Source:
- - - - -
The Impact of Fees on Investment Performance

The Impact of Fees on Investment Performance

Fees matter. In a good market investors have a tendency to ignore them and in challenging markets they are scrutinized, but in the end no matter what type of market we are in fees do matter .  The fees paid on the mutual funds directly impact how much the portfolio is worth at the end of the day. It seems that a rational investor should look for the best investment management they can get at a reasonable cost.  So why is the mutual fund industry in Canada still charging (and why are investors still paying) amongst the highest investment management fees in the world?  It comes back to the fact that the majority of mutual funds are still sold to investors by salespeople rather than bought by people who understand the costs and complexity of the holdings.

How do fees really impact your return?  The basic premise is straightforward – the  more fees paid for someone to manage the fund, the smaller the amount left for the investor. Given we are in a challenging environment of low interest rates and equity volatility, why wouldn’t an investor want to do the one thing they can to improve their potential returns which is reduce what they pay.  Some do…most don’t.  What can investors do?

The first step in assessing the value the current manager provides is to figure out what the actual fees are.  If investing in a mutual fund, these costs are found from the fund company’s now required “Fund Facts”. This document clearly outlines all the fees paid– including up-front fees (or loads), deferred sales charges or switch fees.  Fund management expense ratios are also available on sites such as and  A brief description of the common fees charged follows.

Fee type What is it?
Front end load Fee charged to purchase funds.  It reduces the amount you have available to invest – if you started with $10,000 to invest and the company charges a 2% front end load, you end up actually investing $9,800.  So you start off $200 in the hole.
Deferred Sales Charge (DSC) or back end load Charge imposed if you sell fund units within a pre-specified period of time.  Starts as a higher percentage in the first year (i.e. as high as 7%) and declines over a period of time. Limits investors’ flexibility to sell out of a fund family in the first few years of owning the fund.
- - - - -
Records supplied:

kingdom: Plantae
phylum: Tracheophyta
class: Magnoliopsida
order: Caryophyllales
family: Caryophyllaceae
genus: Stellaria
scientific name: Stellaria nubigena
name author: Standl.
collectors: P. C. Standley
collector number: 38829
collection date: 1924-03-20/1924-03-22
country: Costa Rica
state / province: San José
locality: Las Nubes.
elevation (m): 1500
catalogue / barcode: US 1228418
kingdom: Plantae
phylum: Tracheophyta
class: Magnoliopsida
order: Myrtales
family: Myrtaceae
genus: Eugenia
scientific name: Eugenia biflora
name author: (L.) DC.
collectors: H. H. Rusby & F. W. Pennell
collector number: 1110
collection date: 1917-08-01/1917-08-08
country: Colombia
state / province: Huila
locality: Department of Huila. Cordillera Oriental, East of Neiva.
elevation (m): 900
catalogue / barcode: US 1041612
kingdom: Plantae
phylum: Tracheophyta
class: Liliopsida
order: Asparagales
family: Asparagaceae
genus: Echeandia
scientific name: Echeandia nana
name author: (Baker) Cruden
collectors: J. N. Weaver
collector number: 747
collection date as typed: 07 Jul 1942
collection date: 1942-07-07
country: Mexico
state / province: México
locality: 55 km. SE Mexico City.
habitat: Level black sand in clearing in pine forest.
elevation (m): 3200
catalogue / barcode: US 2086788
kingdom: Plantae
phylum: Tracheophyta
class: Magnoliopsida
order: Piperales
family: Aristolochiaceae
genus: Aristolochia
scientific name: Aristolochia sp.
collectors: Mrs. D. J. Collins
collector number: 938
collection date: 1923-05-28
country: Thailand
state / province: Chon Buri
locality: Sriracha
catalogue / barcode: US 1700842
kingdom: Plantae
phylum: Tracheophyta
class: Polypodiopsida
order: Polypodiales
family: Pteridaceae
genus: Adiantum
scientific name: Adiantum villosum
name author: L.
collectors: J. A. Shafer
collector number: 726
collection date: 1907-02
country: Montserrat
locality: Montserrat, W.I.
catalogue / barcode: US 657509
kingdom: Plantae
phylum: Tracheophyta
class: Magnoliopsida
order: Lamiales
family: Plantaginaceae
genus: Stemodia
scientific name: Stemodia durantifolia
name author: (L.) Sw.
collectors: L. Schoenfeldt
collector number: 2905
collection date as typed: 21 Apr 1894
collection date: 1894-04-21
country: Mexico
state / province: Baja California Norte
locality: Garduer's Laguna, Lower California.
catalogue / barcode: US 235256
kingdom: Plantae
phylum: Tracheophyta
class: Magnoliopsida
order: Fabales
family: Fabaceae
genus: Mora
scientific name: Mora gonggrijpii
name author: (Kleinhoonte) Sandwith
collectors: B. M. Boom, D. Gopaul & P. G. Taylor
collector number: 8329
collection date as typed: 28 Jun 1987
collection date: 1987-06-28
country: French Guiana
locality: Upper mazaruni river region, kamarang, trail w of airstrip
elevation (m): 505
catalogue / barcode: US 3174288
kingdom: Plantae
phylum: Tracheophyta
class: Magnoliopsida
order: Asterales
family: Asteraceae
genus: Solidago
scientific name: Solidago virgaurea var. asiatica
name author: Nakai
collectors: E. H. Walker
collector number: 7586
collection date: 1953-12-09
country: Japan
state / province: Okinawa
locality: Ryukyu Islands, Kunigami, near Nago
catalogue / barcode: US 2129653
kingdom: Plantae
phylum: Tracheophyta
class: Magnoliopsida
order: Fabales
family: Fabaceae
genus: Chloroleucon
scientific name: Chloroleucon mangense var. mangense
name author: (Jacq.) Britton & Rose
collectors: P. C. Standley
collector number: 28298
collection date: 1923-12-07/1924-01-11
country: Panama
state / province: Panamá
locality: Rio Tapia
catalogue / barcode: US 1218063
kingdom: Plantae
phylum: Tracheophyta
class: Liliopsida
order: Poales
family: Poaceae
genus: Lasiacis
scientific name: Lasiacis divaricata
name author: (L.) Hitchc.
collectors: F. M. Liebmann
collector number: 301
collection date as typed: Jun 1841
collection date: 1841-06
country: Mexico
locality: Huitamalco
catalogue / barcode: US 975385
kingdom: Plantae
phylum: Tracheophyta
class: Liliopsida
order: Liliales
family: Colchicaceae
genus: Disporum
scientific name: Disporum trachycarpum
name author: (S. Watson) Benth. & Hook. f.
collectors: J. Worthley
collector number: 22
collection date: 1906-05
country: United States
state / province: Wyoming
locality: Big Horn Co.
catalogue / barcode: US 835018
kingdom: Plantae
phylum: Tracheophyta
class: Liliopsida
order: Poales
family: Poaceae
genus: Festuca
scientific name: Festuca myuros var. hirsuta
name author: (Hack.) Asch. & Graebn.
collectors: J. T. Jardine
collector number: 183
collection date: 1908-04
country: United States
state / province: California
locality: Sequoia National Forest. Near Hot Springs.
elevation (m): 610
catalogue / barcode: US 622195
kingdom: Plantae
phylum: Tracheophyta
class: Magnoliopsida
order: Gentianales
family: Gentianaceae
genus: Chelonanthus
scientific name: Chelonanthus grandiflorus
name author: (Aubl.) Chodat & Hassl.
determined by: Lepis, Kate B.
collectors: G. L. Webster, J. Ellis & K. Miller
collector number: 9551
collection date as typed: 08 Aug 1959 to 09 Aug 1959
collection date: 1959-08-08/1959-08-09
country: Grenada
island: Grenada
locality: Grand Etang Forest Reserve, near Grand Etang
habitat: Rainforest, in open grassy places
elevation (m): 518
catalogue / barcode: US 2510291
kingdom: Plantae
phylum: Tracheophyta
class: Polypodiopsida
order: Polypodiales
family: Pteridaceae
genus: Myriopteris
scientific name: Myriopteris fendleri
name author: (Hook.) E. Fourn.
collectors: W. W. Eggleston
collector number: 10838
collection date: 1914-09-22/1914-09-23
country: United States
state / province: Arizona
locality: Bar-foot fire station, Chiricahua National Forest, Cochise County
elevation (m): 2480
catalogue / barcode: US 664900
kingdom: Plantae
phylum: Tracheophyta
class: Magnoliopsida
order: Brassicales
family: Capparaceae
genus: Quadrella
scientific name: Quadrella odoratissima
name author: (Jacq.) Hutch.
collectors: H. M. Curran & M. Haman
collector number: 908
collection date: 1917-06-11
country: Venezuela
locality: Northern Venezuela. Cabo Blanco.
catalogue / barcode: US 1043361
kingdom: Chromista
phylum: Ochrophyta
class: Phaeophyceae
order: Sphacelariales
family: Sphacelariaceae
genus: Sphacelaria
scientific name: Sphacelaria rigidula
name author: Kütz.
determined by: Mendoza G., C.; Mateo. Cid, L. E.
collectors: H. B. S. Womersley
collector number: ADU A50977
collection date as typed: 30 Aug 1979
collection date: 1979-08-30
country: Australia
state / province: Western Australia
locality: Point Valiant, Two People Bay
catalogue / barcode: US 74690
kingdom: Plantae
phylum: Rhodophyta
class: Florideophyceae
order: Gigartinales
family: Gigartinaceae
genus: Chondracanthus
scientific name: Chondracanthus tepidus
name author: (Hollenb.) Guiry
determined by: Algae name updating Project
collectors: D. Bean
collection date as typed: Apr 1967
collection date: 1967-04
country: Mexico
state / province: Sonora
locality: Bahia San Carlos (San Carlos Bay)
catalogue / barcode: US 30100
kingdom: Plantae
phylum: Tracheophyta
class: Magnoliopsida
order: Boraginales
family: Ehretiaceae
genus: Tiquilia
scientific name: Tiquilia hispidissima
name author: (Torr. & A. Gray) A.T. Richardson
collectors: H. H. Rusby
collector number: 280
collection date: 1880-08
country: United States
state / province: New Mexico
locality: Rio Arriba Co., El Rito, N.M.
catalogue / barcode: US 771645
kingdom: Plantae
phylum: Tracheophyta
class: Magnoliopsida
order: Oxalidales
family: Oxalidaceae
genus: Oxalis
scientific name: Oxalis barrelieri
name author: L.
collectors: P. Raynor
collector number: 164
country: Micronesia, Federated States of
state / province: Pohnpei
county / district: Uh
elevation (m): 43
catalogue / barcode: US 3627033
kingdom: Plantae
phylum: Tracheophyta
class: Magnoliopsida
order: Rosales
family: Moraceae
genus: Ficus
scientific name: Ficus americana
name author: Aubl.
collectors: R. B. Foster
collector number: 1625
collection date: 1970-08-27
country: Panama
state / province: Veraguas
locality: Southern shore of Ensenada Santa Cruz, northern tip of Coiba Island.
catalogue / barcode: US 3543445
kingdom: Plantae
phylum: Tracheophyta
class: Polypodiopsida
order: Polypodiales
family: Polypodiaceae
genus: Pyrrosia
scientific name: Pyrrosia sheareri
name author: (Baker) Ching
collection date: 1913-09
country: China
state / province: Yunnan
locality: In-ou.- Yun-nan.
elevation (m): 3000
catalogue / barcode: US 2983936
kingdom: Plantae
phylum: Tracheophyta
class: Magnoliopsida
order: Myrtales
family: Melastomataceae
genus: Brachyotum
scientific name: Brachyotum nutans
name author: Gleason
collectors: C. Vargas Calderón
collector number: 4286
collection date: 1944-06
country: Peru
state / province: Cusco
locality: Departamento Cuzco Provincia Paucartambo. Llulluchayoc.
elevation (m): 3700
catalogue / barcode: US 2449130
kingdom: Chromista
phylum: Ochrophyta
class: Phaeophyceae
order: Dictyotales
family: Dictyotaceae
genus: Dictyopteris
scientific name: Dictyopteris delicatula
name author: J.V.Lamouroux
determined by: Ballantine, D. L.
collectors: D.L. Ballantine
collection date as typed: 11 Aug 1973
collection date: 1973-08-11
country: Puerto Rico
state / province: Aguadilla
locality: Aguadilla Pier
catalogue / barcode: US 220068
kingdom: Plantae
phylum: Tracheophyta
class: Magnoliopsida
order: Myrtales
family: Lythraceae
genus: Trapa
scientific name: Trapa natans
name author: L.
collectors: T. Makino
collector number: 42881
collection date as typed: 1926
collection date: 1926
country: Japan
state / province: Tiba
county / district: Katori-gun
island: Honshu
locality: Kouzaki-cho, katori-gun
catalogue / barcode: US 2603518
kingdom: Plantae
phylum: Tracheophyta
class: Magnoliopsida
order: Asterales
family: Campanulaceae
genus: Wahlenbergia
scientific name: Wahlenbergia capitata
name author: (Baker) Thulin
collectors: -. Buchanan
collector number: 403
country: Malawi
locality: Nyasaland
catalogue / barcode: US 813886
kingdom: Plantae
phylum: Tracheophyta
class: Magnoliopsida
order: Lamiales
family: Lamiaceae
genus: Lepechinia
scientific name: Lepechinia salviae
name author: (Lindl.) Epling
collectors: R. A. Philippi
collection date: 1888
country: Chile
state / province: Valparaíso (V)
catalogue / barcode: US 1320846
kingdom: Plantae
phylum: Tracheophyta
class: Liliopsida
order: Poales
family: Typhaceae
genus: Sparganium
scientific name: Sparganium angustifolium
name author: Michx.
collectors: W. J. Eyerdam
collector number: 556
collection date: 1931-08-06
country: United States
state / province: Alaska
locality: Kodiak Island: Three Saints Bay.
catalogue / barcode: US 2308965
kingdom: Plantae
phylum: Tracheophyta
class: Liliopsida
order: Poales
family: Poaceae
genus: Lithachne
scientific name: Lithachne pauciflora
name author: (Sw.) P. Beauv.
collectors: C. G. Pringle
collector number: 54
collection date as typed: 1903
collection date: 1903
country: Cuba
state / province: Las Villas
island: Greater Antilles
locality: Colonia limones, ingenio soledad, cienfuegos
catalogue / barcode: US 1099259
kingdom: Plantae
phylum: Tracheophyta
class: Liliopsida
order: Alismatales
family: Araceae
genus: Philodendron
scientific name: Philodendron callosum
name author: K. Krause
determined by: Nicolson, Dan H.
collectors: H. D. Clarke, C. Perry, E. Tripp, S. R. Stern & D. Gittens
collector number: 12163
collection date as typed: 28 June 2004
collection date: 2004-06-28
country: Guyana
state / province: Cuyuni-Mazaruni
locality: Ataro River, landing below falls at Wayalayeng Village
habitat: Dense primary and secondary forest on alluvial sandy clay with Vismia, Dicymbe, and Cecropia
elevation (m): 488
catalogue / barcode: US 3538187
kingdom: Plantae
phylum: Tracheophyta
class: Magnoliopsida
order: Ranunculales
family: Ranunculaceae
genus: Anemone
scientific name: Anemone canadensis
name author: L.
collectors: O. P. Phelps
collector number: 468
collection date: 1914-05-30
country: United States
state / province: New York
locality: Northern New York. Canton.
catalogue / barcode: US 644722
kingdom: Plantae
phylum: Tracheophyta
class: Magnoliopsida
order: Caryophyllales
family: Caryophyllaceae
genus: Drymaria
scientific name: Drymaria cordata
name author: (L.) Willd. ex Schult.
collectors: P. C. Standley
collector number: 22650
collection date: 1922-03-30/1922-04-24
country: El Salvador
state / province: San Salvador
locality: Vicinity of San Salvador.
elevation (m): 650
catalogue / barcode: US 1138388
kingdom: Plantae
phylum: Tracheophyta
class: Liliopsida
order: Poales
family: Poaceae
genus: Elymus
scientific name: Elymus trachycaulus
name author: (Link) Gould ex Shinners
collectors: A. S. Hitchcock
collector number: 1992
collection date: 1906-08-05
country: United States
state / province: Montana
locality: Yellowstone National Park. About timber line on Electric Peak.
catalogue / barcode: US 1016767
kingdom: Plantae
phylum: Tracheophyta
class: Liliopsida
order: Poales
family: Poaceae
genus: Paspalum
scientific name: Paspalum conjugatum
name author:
- - - - -
Tasks and exercises:
(1) According to the text on investment fees, what document must fund companies now provide that outlines all the fees paid?
(2) Continue the article on how fees affect investment performance from the point where it stops.

Written responses:
(1) The "Fund Facts" document.

(2)
MER Costs charged to the mutual fund including the management fee paid to the manager for investment services.  It includes legal, custodial, auditing and marketing. This is where fees get high as many large fund companies pay commissions to salespeople to incent them to sell their funds and also spend a lot on advertising.
Trailer fee Commission paid to broker by fund company to sell fund company’s product.  This is not a fee charged to the client directly, but is built into the MER.
Transfer out fee Administrative fee charged by transferring institution after client choses to transfer out.
Performance fee Fee charged by manager if fund performance is above a certain pre-determined level. Incents the  manager to achieve strong performance but may also encourage manager to take on risk to obtain results.
Annual Administration fee Annual fee for administering the account – usually under $150 per year.

Not all fund companies charge all of the fees outlined above, but it is important to know what is being charged to determine if the value received from the current manager is appropriate.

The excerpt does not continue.